The architects who designed Public School No. 5 in Manhattan hope to make children feel secure and as if they belong there. Courtyards, building entrances, and classrooms are designed to fit the scale of a child.

A school "is the first building that a child is going to confront, the first home outside of home," says George Luaces, an architect with the New York firm Gruzen Samton Steinglass.

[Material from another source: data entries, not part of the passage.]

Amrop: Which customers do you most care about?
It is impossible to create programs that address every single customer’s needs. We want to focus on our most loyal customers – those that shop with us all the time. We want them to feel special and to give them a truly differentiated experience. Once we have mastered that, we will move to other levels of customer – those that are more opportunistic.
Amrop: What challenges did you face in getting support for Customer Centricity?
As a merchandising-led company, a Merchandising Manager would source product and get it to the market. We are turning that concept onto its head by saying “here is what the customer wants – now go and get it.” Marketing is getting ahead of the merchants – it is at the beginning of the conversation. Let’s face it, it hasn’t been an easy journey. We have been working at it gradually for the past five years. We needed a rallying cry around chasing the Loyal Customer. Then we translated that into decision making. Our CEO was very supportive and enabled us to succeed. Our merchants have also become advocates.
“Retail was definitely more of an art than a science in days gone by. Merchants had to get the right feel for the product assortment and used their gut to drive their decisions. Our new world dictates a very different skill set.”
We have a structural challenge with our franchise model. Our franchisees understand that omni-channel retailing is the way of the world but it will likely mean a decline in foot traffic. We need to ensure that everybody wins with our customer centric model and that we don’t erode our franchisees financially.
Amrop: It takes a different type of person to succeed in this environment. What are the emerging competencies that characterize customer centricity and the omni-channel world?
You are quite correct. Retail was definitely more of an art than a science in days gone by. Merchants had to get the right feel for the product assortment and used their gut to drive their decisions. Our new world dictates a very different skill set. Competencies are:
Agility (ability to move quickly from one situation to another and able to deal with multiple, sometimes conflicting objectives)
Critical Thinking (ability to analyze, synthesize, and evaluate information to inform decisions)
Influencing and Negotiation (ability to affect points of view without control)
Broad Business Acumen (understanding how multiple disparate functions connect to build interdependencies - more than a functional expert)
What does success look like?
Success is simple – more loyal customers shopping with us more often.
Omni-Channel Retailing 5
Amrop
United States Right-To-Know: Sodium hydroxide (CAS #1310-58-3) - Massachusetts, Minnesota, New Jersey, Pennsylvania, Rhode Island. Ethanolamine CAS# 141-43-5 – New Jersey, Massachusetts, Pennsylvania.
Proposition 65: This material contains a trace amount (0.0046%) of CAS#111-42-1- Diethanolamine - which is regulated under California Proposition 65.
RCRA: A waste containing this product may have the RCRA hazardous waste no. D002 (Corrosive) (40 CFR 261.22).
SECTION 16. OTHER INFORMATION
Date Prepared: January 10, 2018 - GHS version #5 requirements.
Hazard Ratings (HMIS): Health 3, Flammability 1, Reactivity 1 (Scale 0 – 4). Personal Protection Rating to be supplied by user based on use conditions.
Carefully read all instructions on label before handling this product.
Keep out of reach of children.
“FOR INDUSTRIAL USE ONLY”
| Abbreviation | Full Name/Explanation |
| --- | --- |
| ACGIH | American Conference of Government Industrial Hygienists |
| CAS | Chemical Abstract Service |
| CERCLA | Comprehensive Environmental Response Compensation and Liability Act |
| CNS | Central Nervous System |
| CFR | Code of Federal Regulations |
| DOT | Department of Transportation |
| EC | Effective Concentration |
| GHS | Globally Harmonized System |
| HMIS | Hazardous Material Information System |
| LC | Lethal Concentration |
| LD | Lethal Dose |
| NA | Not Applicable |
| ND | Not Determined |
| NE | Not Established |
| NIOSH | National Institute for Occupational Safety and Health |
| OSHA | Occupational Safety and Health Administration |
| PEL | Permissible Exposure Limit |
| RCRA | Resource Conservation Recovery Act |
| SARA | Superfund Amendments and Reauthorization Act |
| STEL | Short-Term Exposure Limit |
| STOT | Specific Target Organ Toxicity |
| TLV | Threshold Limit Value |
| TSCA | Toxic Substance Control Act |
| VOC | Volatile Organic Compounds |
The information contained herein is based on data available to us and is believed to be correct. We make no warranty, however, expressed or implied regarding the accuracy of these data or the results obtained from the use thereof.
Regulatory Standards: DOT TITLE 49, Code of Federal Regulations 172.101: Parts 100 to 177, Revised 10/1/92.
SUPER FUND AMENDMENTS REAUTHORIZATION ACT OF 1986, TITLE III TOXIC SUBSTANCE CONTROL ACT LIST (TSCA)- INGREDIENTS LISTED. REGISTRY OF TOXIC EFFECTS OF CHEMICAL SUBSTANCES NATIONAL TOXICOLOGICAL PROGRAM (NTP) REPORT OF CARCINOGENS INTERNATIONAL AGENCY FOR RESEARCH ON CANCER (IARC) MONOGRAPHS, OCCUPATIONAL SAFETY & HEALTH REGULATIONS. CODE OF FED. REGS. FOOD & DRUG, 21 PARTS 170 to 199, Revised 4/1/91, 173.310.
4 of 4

When a child looks at P. S. 5, Mr. Luaces hopes that the student will see a collection of well-defined units rather than a forbidding expanse of brick and concrete. "... The classroom modules have the feeling of individuality, so the children can really relate and say `I go to the building on the right, you go to the building on the left,' " Mr. Luaces says.

Writing in New York School Boards magazine, Thomas Schickel, an architect with Fred H. Thomas Associates in Ithaca, N.Y., outlines a "house" plan of school organization. It involves "subdividing a school into smaller, discernible units that give students a clear and identifiable sense of place." His firm has planned both new schools and renovations using this theme.

The Edison Project, spearheaded by Chris Whittle (known for his Channel One in-school TV programming) intends to design and build year-round K-12 schools of 500 to 600 students to provide learning environments where "teachers might actually be freed up enough to spend an hour or more every week or so in one-on-one work with each student."

For some children, the school environment provides the most stable aspect of their lives. According to Rose Diamond, director of the Office of Strategic Planning, Division of School Facilities for New York City, new schools are being built in areas where "kids need more than 8:30 to 3 o'clock. They need structure and help."

The Childrens' Aid Society has joined forces with the New York City Board of Education to make the new facilities "18-hour schools" that are open seven days a week and host numerous after-school programs and clinics.